Steps #1 and 2 of the lipocentric theory involve excessive caloric intake and high circulating insulin levels, leading to problems down the road.  So overweight people should restrict calories and try to lose at least a modest amount of weight.  Particularly if already having type 2 diabetes or prone to it.

And what about people with type 2 diabetes who have insulin resistance and have poorly controlled glucose levels?  Most of these have high insulin levels already, contributing to a fat-producing state.  Adding more insulin, by injection, would not seem to make much sense.  The extra insulin would bring glucose levels down, but might also cause lipid overload with associated cellular damage.  Effective clinical strategies according to Dr.

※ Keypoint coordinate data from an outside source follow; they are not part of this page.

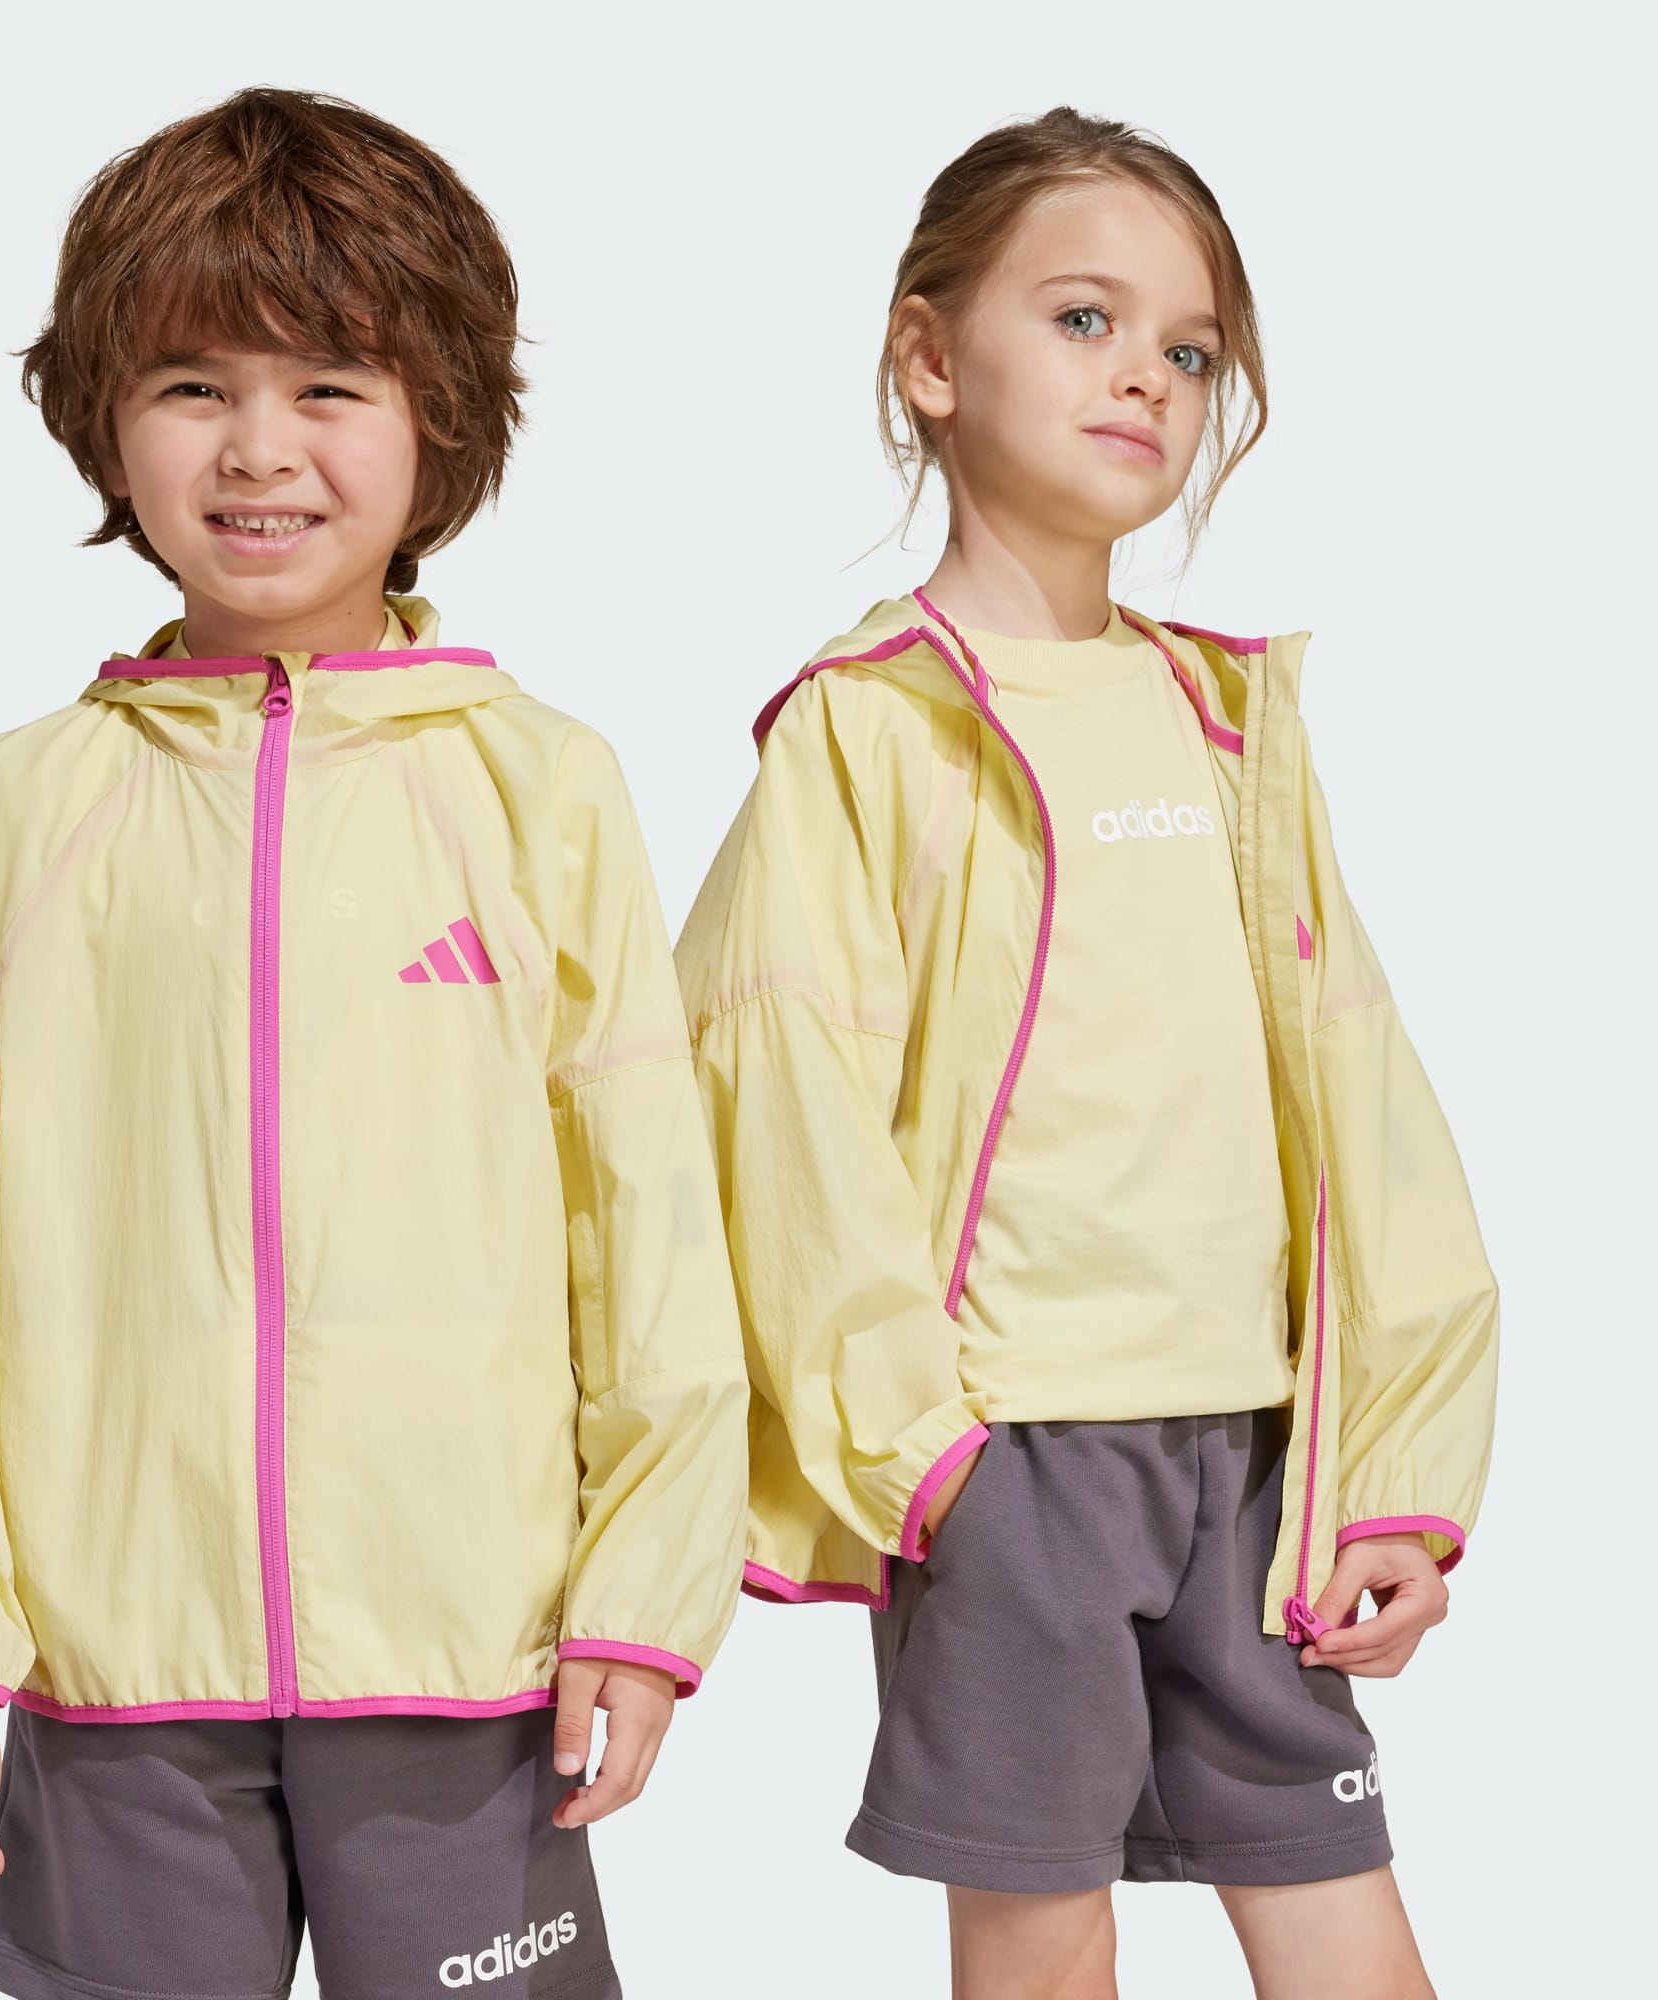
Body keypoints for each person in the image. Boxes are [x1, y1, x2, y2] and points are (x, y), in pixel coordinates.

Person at [0, 85, 747, 2000]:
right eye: (193, 385)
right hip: (112, 1657)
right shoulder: (27, 803)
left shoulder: (540, 787)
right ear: (107, 418)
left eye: (328, 386)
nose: (258, 449)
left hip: (467, 1644)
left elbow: (651, 1220)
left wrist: (645, 1589)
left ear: (441, 422)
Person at [673, 105, 1497, 1999]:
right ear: (928, 356)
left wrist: (1394, 1466)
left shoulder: (1227, 722)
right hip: (1013, 1457)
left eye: (1189, 351)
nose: (1144, 375)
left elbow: (1363, 1091)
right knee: (1042, 1949)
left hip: (1257, 1451)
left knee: (1341, 1910)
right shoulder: (866, 729)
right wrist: (926, 1460)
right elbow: (780, 1111)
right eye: (1082, 319)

Unger would include 1) caloric restriction, which helps reduce weight, high insulin levels, and fat production, and 2) if #1 fails, add anti-diabetic drugs that reduce caloric intake (exenatide?), that reduce lipid overload (which drug?), or that do both.  Dr. Unger suggests consideration of bariatric surgery, for caloric restriction and cure of diabetes.

Compared with dietary fats and proteins, carbohydrates generally cause higher circulating insulin levels.  And type 2 diabetics taking insulin shots need higher doses for higher intakes of carbohydrate. So it makes sense to me to consider preferential reduction of carbohydrate intake if someone is going to reduce caloric intake.

Dr. Unger and I agree that reduction of excessive food intake and excess body fat is critically important for overweight people with type 2 diabetes.

Steve Parker, M.D.

References: Unger, Roger H.  Reinventing Type 2 Diabetes: Pathogenesis, Treatment, and Prevention.  Journal of the American Medical Association, 299 (2008): 1185-1187.